またAutodeskでは、ツールと同じテクノロジーを、実際のゲームのエンジンにも使うことが重要だと考えています。そのため、「Autodesk HumanIK」と呼ばれるミドルウェアをデベロッパーにライセンスしています。EAでは、HumanIKのライセンス供与を受けており、同社製の多くのゲームに、このミドルウェアが使われています。
--ゲームコンソールの機能が向上するのに伴い、ゲームの開発もより大規模になっているという話を聞きます。そうした変化によって、開発ツールに求められる性能はどのように変化しているのでしょうか。また、それに対して、Autodeskはどのような対応をしていますか。
Kripalani 2つの答えがあります。
ひとつは、Autodeskでは、ハードメーカーをはじめとする主要なゲーム開発を行っているベンダーと緊密なやり取りをしながら、最新のコンソールに対する理解を深め、われわれのツールを使う開発者が、アセットを作る上で最新のプラットフォームに対応できるようにしています。
もうひとつは、われわれは「作業の効率性を高める」ツールの提供にフォーカスしています。ワークフローの効率性を改善し、アーティストが同じ時間で、より多く、より質の高いアセットを作り出せることを念頭に置いています。
確かに、前の世代の開発者にとっては、2Dから3D開発への移行やネットワーク接続への対応といったことが課題でした。今の世代の開発者は、扱うべきデータ量の増加や複雑さといった課題に直面しています。われわれは、これらについて克服すべき大きな挑戦であると考えており、そのためのツール開発にリソースを投入しています。

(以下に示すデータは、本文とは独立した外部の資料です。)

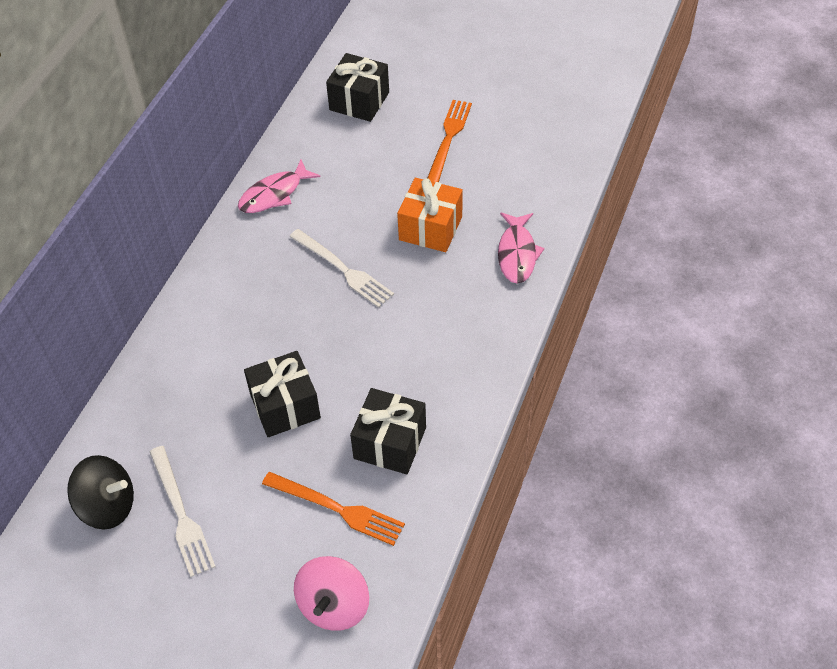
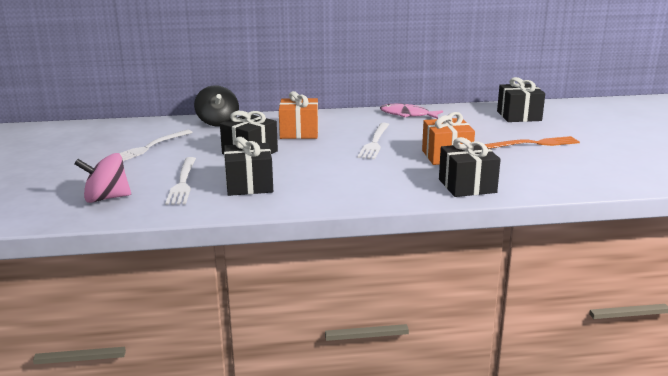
camera: 60 degrees right, 30 degrees down
(108, 506) = (143, 132): black spinning top -> black spinning top (218, 122)
(251, 328) = (299, 132): none -> orange gift
(337, 509) = (183, 182): orange fork -> white fork
(517, 254) = (467, 186): pink fish -> black gift

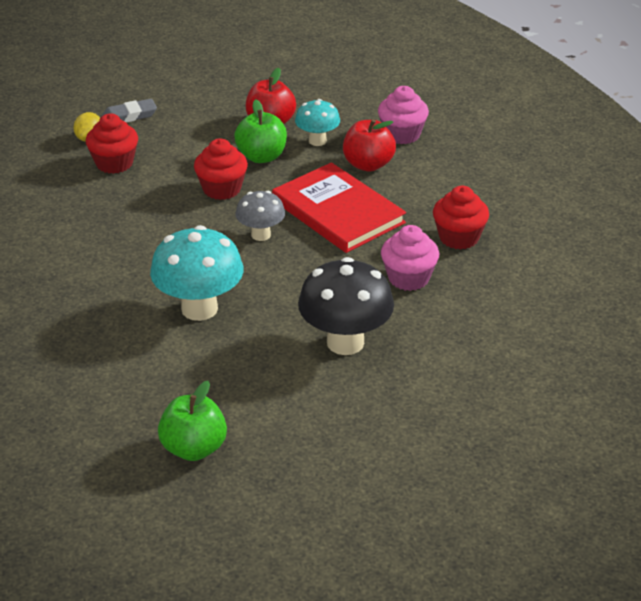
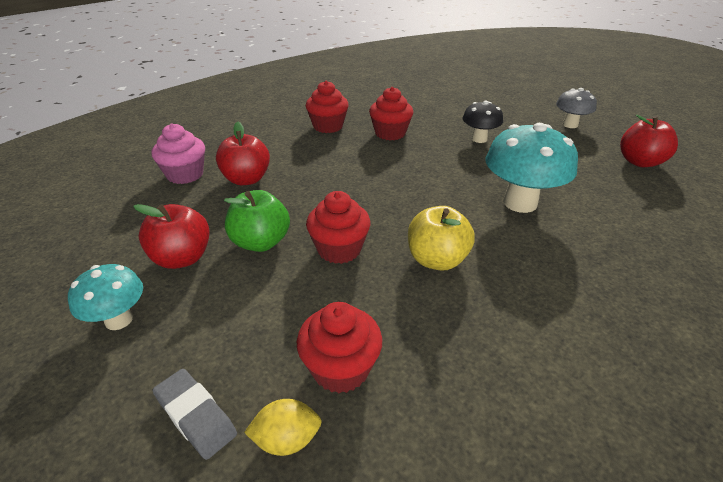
camera: 115 degrees left, 0 degrees up
(168, 230) = (436, 260): none -> yellow apple
(194, 448) = (640, 162): green apple -> red apple
(261, 235) = (395, 203): grey mushroom -> grey mushroom (570, 125)
(317, 141) = (213, 216): turquoise mushroom -> turquoise mushroom (119, 320)
(338, 211) = (330, 176): red book -> none
(345, 342) = (479, 139): black mushroom -> black mushroom, size x0.58
(408, 278) = (390, 133): pink cupcake -> red cupcake

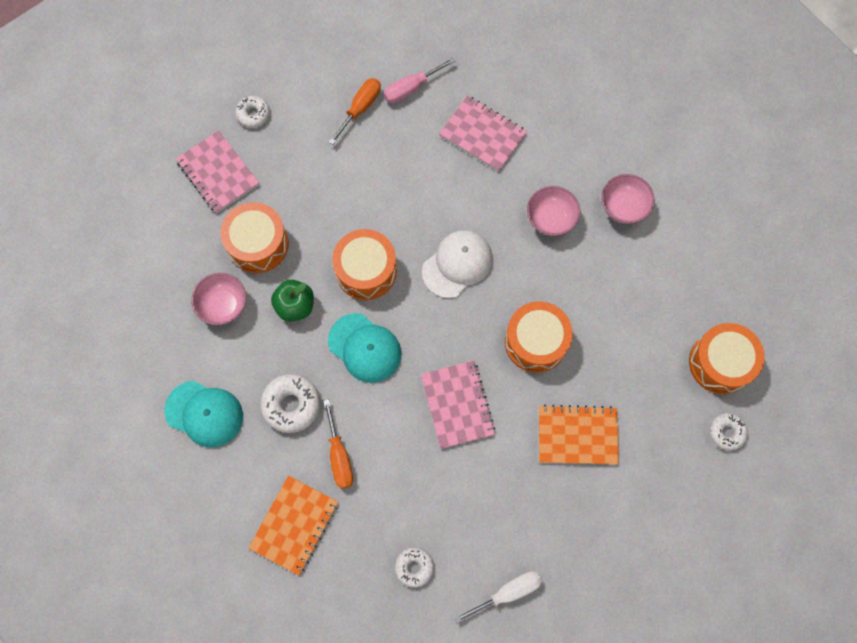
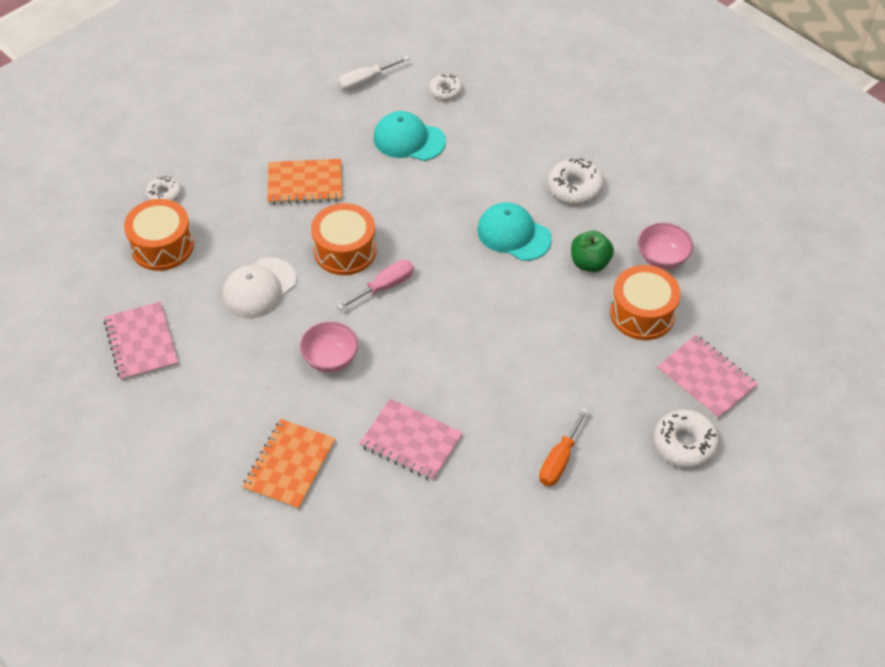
camera: 175 degrees right, 20 degrees down
(204, 413) = (654, 176): turquoise cap -> turquoise cap (409, 140)
(253, 114) = (684, 444): white donut -> white donut, size x1.59
(294, 525) = (553, 109): orange notebook -> orange notebook (289, 465)
(339, 456) = (523, 155): orange screwdriver -> none
(366, 270) = (524, 298): orange drum -> none
(411, 88) = (502, 488): pink screwdriver -> pink screwdriver (385, 286)
(457, 264) = (429, 310): white cap -> white cap (259, 288)
(457, 405) = (419, 198): pink notebook -> pink notebook (141, 343)
(623, 207) = (249, 377): pink bowl -> none

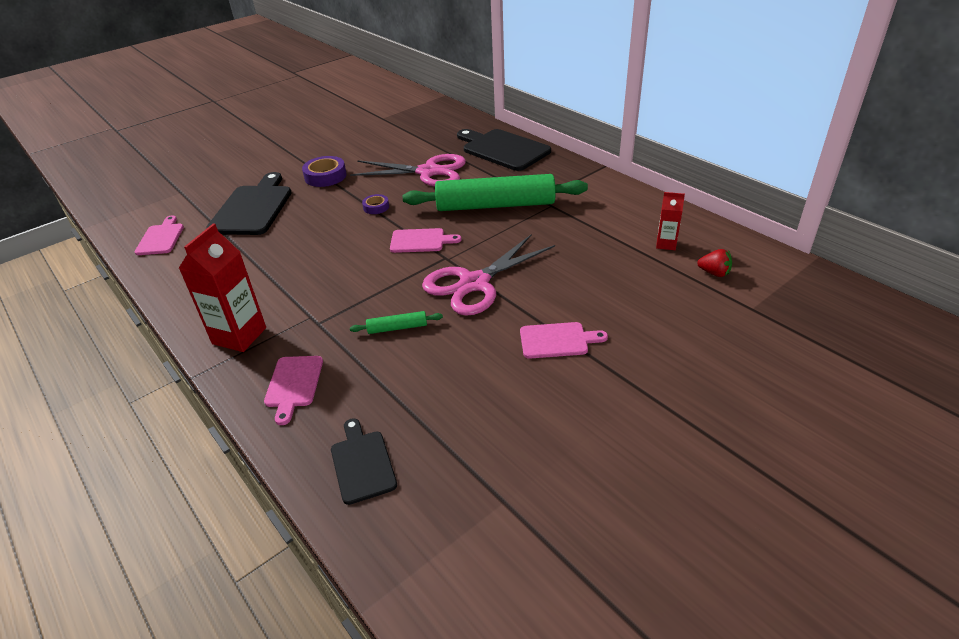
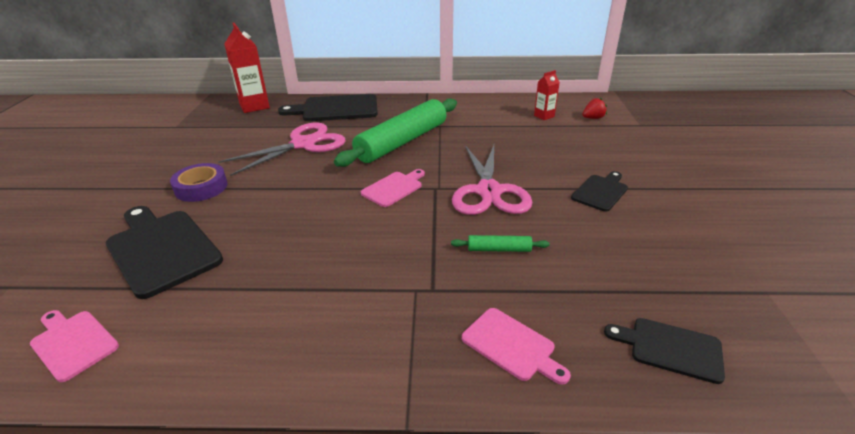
camera: 50 degrees left, 5 degrees down
(239, 336) = (380, 353): red carton -> red carton (254, 106)
(376, 207) = (305, 186): purple tape -> none
(397, 328) = (499, 249): green rolling pin -> green rolling pin turned 60 degrees clockwise
(557, 340) = (600, 191): pink cutting board -> black cutting board

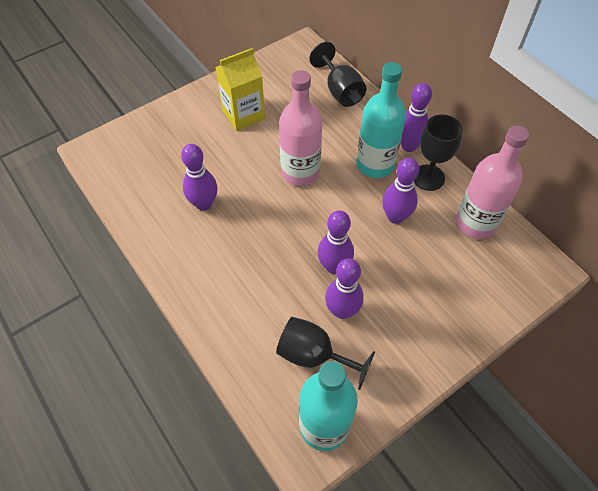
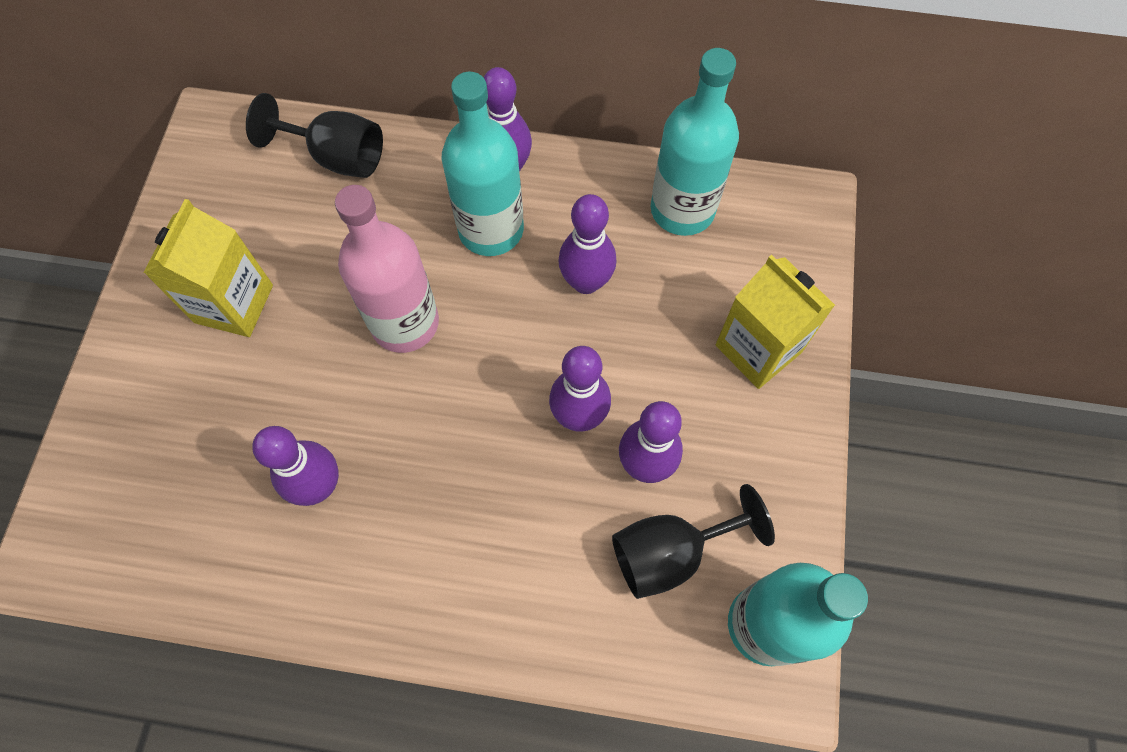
camera: 45 degrees left, 10 degrees up
(428, 177) = (573, 194): black goblet -> none
(449, 310) = (758, 348): none -> yellow carton
(475, 223) = (682, 210): pink bottle -> turquoise bottle

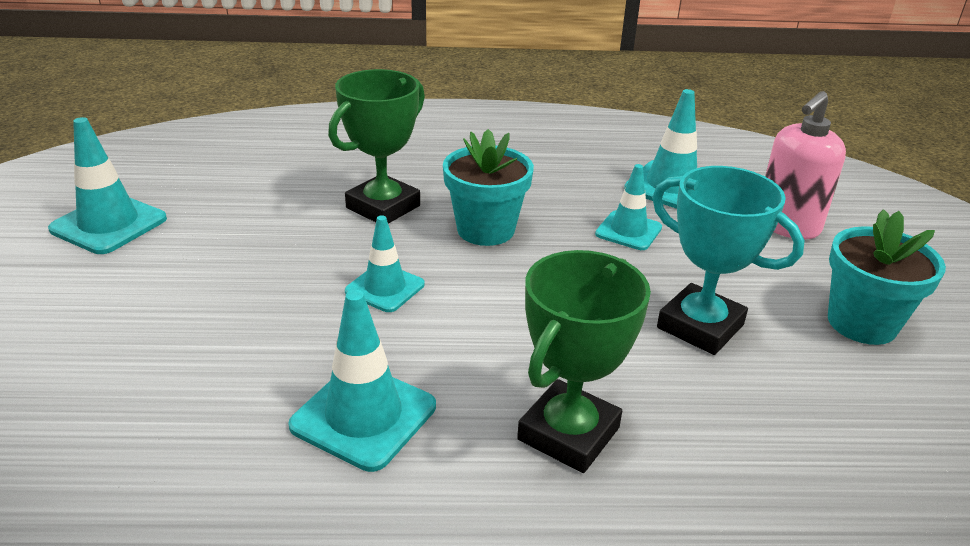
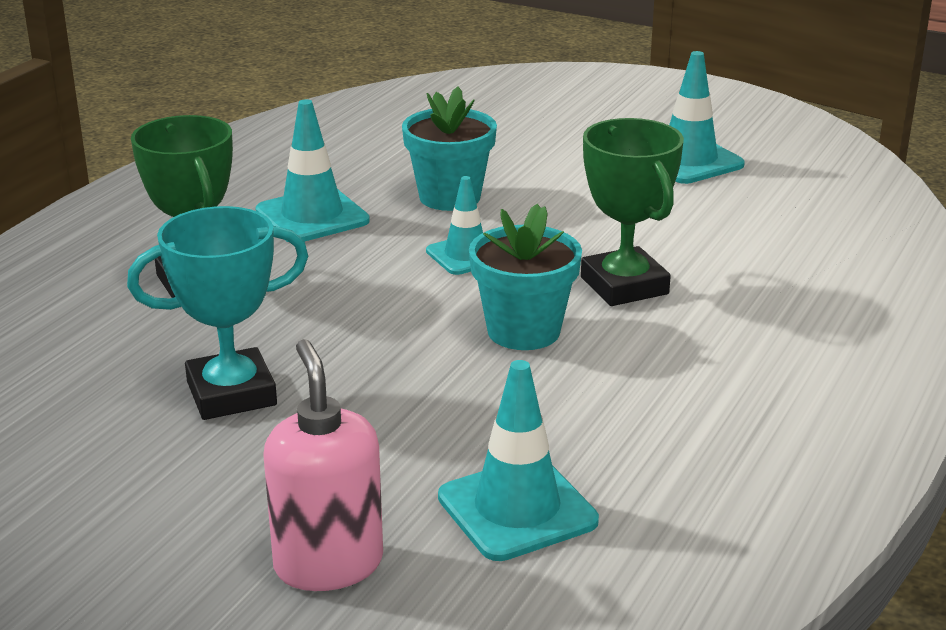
camera: 120 degrees right, 5 degrees down
(628, 231) = (437, 423): turquoise traffic cone -> none
(862, 323) = (110, 502): turquoise flower pot -> turquoise flower pot (450, 197)

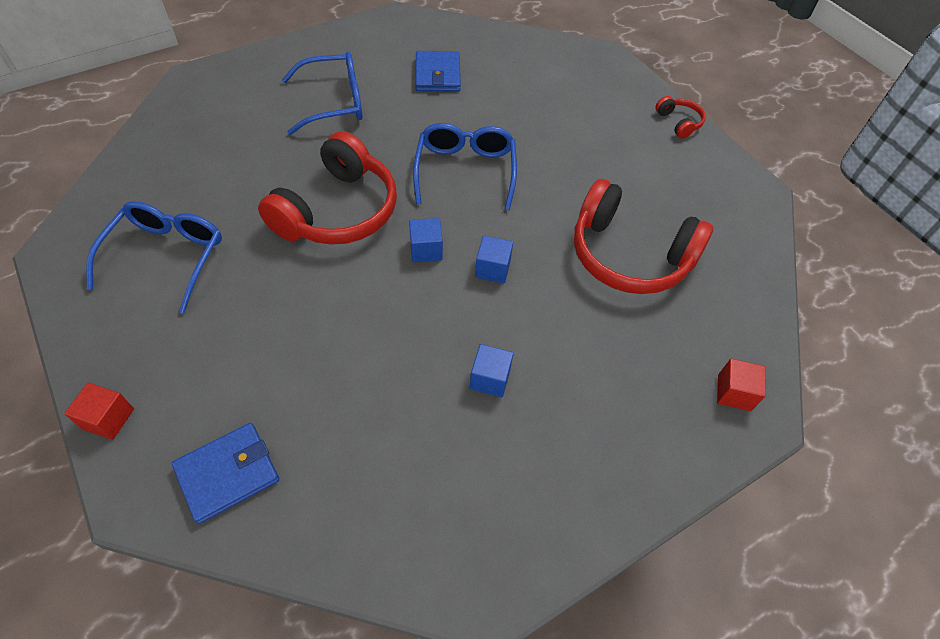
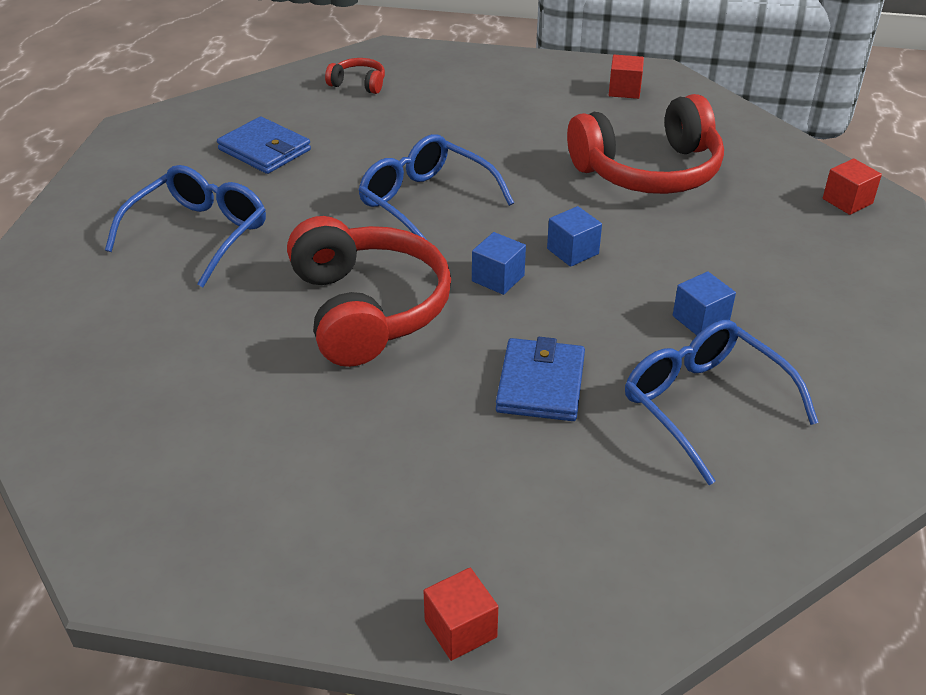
camera: 45 degrees left, 15 degrees down
(167, 257) = (264, 472): blue glasses -> blue glasses (703, 404)
(228, 473) = (638, 556): blue wallet -> blue wallet (540, 384)
(679, 122) = (530, 63): red headphones -> red headphones (358, 84)
(712, 186) = (624, 90): none -> red cube

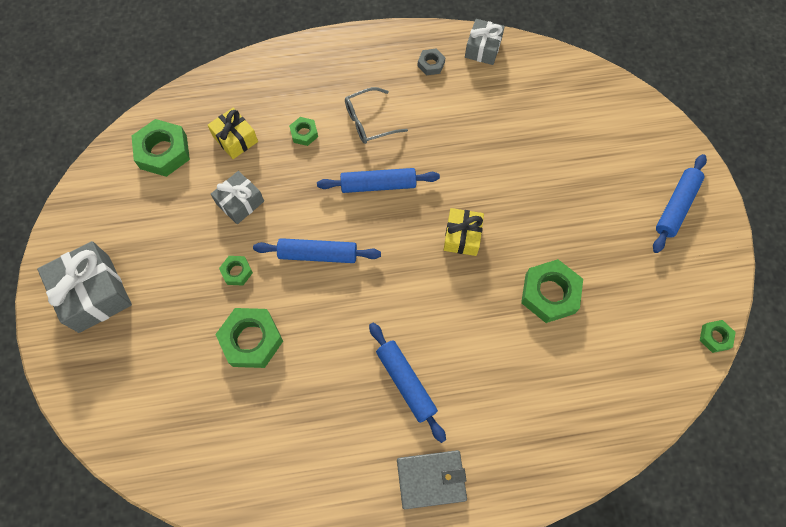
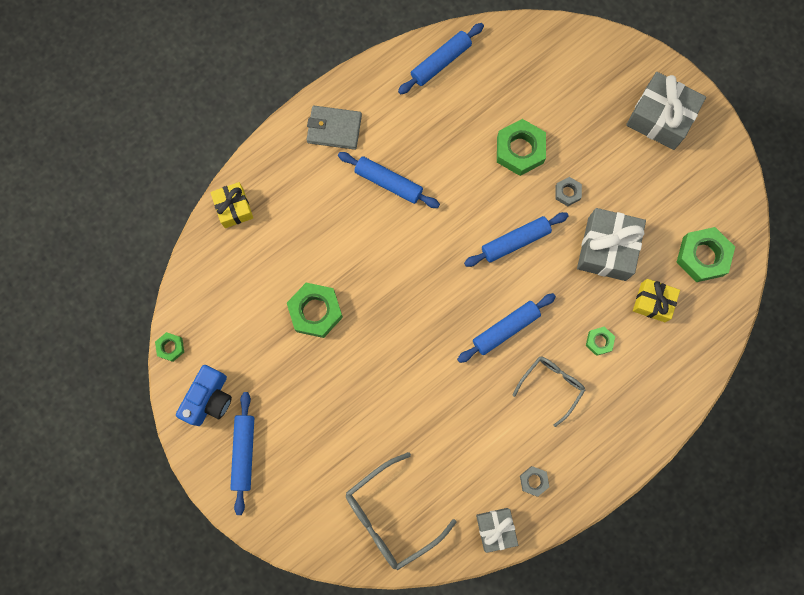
camera: 150 degrees right, 10 degrees up
(237, 272) = (567, 192): green nut -> grey nut
(240, 202) = (607, 249): grey gift -> grey gift, size x1.64
(266, 491) = (440, 62): none -> blue rolling pin
(431, 479) = (334, 129): grey wallet -> grey wallet turned 45 degrees clockwise
(462, 236) = (410, 321): yellow gift -> yellow gift (234, 208)
(565, 97) = (391, 516): none -> grey glasses
(692, 268) = (209, 399): none -> blue camera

Besner その点で、Autodeskには、他のツールベンダーにはないユニークな強みがあります。それは、これまでも非常に規模の大きなユーザーにおけるプロジェクト管理を助けてきた経験とノウハウが蓄積されている点です。また会社として、橋梁、高層ビルの建設、建築、製造、設計といった分野でのツール開発、運用サポートのノウハウもあります。そこで培われた知識と経験は、今後、ゲーム制作にも生かせる部分が多くあります。